Don’t get me wrong, I’m not saying everyone’s a hypocrite. Different people have different views. But at the macro level, there’s something notable about communities pivoting hard on IP the moment it’s convenient. It reminds me of the anti-EV crowd that developed sudden urgent concern about lithium mining’s environmental impact. I like to ask them: which environmental issues were you worried about before EVs? How do you feel about oil refineries? When principles get applied this selectively, the stated objection probably isn’t the real one.
AI Slop
The “AI slop” critique is compelling because it’s hard not to notice that there’s a flood of garbage AI content clogging the internet. Articles that say nothing, images with weird hands, spam everywhere.
But this is kind of beside the point on capability. Slop tells you that the scarcity is no longer in the creation of content. AI can make stuff cheaply, the scarcity is still in how to make stuff well. The same tech can produce both spam and quality work, but the difference is how it’s used and what the incentives are. There’s also a selection effect we should acknowledge: We notice bad AI content because it’s bad. When AI helps produce something good, we often don’t notice that it is AI-assisted because it didn’t obviously look like slop.
Economic Displacement
The jobs concern has been getting louder as capabilities have grown. This one feels different because it’s really about trajectory: if this keeps improving, where does it end?
I notice this sits weirdly next to the plateau narrative. You can’t really believe both that AI has stopped improving and that it’s about to take everyone’s job. If AI can only generate slop, why would people who can produce good content be worried? But both concerns show up in the same conversations all the time, which suggests they’re more about vibes than consistent analysis.
The smarter version of this concern understands that even if progress slows down, what we have now might be enough to cause a lot of disruption over the next decade. That seems plausible to me, though nobody really knows the timeline.
The Pattern
A few things stand out looking at this history:
Technical critiques turn into social ones as capabilities grow. When “this doesn’t work” stops working, we get “this is theft.” When “this can’t scale” fails, we get “this will kill jobs.” The emotional energy stays constant even as the arguments change.
Principles get applied selectively. The same communities that hated IP protections suddenly love them when AI’s involved. When this happens, the stated objection usually isn’t the real one.
The critiques that hold up don’t depend on capability limits. Copyright questions, alignment problems, social disruption actually get more relevant as the tech improves. The critics who focused here look smarter than the ones who kept betting on technical walls.

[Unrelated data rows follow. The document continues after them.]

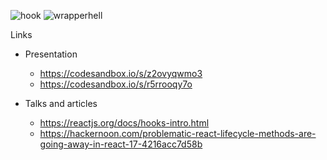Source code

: ![hook](https://user-images.githubusercontent.com/26531007/49542438-74ee6500-f93a-11e8-80c2-f94587cd4bfa.png)
![wrapperhell](https://user-images.githubusercontent.com/26531007/49542375-4f615b80-f93a-11e8-9d47-15dad62ff9ca.jpeg)

Links
- Presentation
  - https://codesandbox.io/s/z2ovyqwmo3
  - https://codesandbox.io/s/r5rrooqy7o
  
- Talks and articles
  - https://reactjs.org/docs/hooks-intro.html
  - https://hackernoon.com/problematic-react-lifecycle-methods-are-going-away-in-react-17-4216acc7d58b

“Current limitations” keeps getting confused with “permanent limitations.” GPT-2’s problems were real, but they weren’t a ceiling. This confusion has burned skeptics over and over.
Where Things Stand
In the past few weeks the ability for AI to write good code has become harder to refute. Right now, we’re seeing more grudging acceptance that the capabilities are real, mixed with a growing worry about what that means. The “it doesn’t work” crowd has mostly lost on raw capability. Skepticism didn’t end, but it transformed into questions about what it means for society that these capabilities exist.
I personally think the most defensible position right now might just be uncertainty. This is moving faster than our ability to understand what it means. The predictions, both utopian and dystopian, have track records that should discourage us from being too confident.
If you’re skeptical now, I’d just say that you should pay attention to which of your objections depend on capability limits that might get blown away, versus which ones are about inherent problems with deploying capable AI systems. The first category has not performed well. The second might be where the real fights are.
And if you catch yourself applying principles selectively then it’s worth asking what you’re actually objecting to. The honest answer might be more interesting than whatever you’re saying out loud.